• Work task: Report every line of the records that includes the word "xkey".

• Exercise input:
• • • • • • •
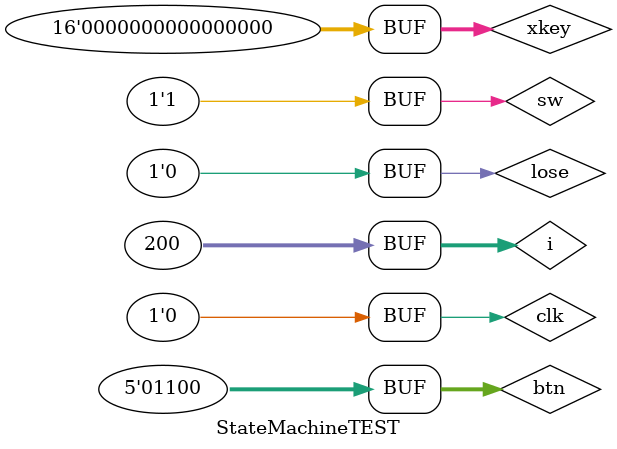
<source format=v>
`timescale 1ns / 1ps


module StateMachineTEST;

	// Inputs
	reg clk;
	reg [15:0] xkey;
	reg sw;
	reg [4:0] btn;
	reg lose;
    
	// Outputs
	wire [3:0] state;
	
	integer i;

	// Instantiate the Unit Under Test (UUT)
	StateMachine uut (
		.clk(clk), 
		.xkey(xkey), 
		.sw(sw), 
		.btn(btn), 
		.lose(lose), 
		.state(state)
	);

	initial begin
		// Initialize Inputs
		clk = 0;
		xkey = 0;
		sw = 0;
		btn = 0;
		lose = 0;

		// Wait 100 ns for global reset to finish
		#100;
        
		// Add stimulus here
		for(i=0;i<200;i=i+1) begin
		#5;clk=~clk;
		if(i==10) btn[3:0] = 4'b0010;
		if(i==20) btn[3:0] = 4'b1010;
		if(i==40) btn[3:0] = 4'b1100;
		
		if(i==80) sw=1;
		if(i==90) xkey=16'h6B6B;
		if(i==100) xkey=xkey == 16'h7575;
		end
	end
      
endmodule


</source>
• • • • • • •
• Solution to this exercise:
	reg [15:0] xkey;
		.xkey(xkey), 
		xkey = 0;
		if(i==90) xkey=16'h6B6B;
		if(i==100) xkey=xkey == 16'h7575;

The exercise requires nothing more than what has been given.